The following is a simple but powerful exercise to this end. Other than honing your listening skills and increasing your sense of self-awareness, you will find that it also is deeply relaxing and grounding; many people find it helpful in the management of anxiety.
Find a place and time where you can relax and not be disturbed for a few minutes. You will not need more than 3-5 minutes to do this, though you may want to practice for longer as you become more comfortable with it.
Sit comfortably, with both feet on the floor, and a straight spine. Rest your hands on your thighs, palms down.
You may close your eyes, or leave them open but softening your gaze, signaling to yourself that you are now focusing inward.
Become aware of your entire presence in this present moment, in your physical body, in the here and now. You may say something to yourself to the effect of: “I now am fully aware of my presence, right here and right now.”
Shift your awareness to your feet. Feel them on the ground. Can you sense the pull of gravity? Whether you can or can’t, just notice what you are experiencing. Without judgment, without expectation. Just observe and notice. Listen.
Now shift your awareness to your hands, as they’re resting on your thighs. Notice what that feels like. Are they heavy, are they light? Again, can you feel the downward pull of gravity?
Use your hands to listen, whatever that means to you. Your palms are your ears and you are listening to what is underneath them.
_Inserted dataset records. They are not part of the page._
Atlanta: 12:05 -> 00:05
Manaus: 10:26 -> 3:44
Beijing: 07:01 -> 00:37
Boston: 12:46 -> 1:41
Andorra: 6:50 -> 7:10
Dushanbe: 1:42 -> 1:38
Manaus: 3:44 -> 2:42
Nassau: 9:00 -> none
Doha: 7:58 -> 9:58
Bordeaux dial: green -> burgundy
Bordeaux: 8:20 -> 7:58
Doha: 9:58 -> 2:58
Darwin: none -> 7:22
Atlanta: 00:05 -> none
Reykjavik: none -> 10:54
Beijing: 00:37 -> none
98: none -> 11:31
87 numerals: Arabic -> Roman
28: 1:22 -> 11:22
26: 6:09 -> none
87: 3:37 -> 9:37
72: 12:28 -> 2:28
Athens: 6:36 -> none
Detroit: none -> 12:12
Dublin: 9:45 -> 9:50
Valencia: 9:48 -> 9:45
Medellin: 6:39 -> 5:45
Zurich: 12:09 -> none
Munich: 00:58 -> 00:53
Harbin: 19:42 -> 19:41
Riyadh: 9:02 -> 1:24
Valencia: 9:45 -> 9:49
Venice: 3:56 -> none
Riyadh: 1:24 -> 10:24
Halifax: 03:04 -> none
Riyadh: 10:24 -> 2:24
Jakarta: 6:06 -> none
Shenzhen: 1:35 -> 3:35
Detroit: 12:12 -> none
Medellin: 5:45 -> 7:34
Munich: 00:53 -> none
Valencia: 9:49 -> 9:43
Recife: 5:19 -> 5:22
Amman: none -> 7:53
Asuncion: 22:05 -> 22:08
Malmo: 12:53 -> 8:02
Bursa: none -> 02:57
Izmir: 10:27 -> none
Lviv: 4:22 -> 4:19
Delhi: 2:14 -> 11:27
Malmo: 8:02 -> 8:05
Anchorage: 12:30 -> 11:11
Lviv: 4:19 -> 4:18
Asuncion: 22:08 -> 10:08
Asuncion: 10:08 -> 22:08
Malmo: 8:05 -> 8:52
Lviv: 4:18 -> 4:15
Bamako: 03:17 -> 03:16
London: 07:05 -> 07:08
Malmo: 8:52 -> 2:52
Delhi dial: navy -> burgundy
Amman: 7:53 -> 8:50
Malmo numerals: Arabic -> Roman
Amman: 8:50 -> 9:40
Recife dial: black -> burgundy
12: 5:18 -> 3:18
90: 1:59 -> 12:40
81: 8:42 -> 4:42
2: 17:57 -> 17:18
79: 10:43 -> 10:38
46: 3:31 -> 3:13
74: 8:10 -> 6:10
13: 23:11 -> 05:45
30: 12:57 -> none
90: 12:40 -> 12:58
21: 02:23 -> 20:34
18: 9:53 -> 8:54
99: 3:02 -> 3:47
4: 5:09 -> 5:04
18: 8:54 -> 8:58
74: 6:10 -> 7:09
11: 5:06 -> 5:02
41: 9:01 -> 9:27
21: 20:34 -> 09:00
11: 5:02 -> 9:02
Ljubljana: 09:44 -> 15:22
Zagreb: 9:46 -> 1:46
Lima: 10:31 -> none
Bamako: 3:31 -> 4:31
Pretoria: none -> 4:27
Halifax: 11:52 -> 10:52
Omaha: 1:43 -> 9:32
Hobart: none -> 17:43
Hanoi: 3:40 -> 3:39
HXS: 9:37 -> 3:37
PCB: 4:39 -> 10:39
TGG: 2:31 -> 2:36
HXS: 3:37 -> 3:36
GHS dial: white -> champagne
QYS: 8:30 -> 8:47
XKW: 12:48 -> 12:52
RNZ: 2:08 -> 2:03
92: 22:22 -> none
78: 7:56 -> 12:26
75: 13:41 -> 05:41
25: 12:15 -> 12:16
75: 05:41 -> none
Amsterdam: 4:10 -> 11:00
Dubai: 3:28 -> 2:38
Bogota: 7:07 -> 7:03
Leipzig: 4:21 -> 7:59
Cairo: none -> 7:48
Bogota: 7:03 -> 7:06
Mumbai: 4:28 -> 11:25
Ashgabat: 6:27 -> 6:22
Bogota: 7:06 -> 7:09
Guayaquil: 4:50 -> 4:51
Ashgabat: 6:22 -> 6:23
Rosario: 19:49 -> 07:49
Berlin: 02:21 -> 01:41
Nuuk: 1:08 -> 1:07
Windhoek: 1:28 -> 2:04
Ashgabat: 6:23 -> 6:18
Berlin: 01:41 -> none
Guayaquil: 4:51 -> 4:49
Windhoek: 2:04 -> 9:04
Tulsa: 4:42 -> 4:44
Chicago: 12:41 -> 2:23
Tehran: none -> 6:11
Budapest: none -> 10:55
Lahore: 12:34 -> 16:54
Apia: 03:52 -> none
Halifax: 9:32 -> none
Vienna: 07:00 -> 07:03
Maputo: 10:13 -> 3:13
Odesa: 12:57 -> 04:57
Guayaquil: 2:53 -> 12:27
Maybe start with the texture of the fabric of what you’re wearing. Is it coarse, is it fine? And as you’re listening with your palms, observe what happens. Are there any changes? What is going on? Remember, no judgment, no expectation; not trying to make anything happen. Just observing, noticing. Listening.
Next, focus on your breath, wherever it meets you. Notice it, whether it’s in your belly, your diaphragm, your nostrils. Note its rhythm, the in and out, the slight expansion of the in breath, then the release. Remember, you’re not making anything happen, you’re just noting. And as you’re noting and observing, see if anything changes.
Close this exercise by thanking yourself and acknowledging the importance of taking time to mind yourself.